** TASK GOAL **
Repeat every line of the records below word for word, omitting the pictures.

** SOURCE MATERIAL **

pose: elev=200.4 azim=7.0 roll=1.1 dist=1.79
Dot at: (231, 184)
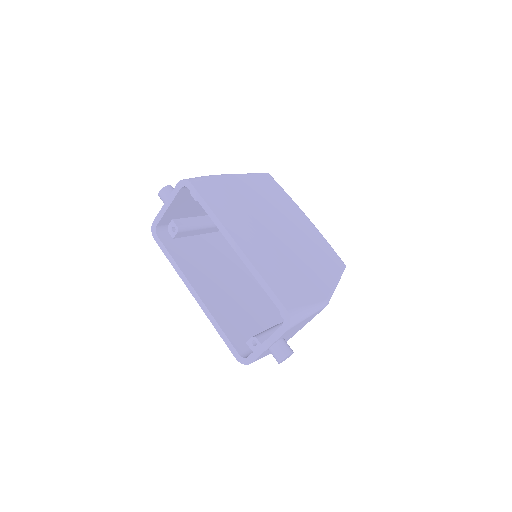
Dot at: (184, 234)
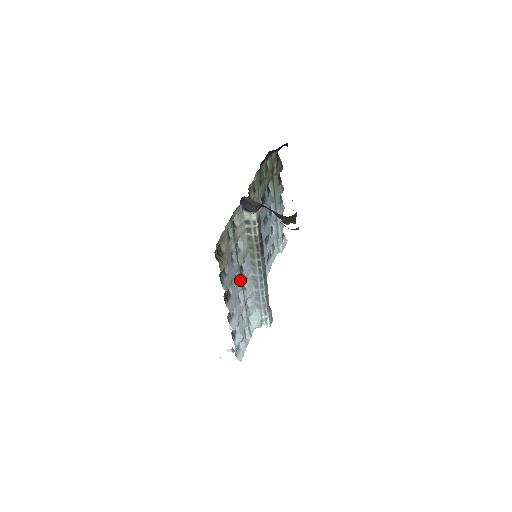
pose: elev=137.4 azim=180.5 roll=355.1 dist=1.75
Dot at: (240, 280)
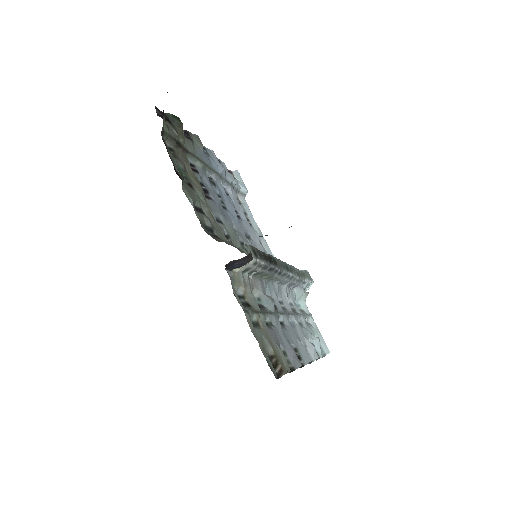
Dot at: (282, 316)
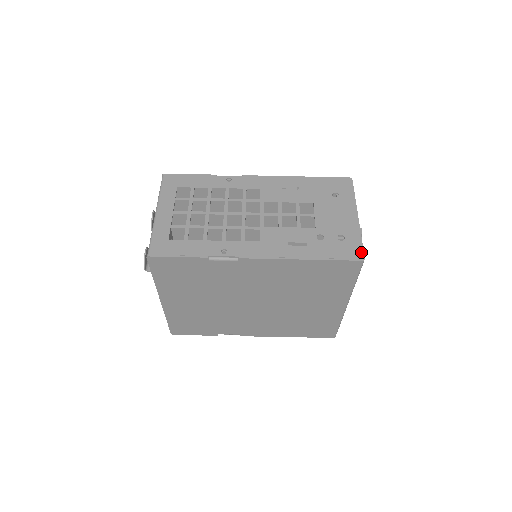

** SOLUTION **
pose: elev=200.4 azim=7.0 roll=1.1 dist=1.79
Dot at: (231, 184)
Dot at: (184, 234)
pose: elev=137.4 azim=180.5 roll=355.1 dist=1.75
Dot at: (240, 280)
Dot at: (282, 316)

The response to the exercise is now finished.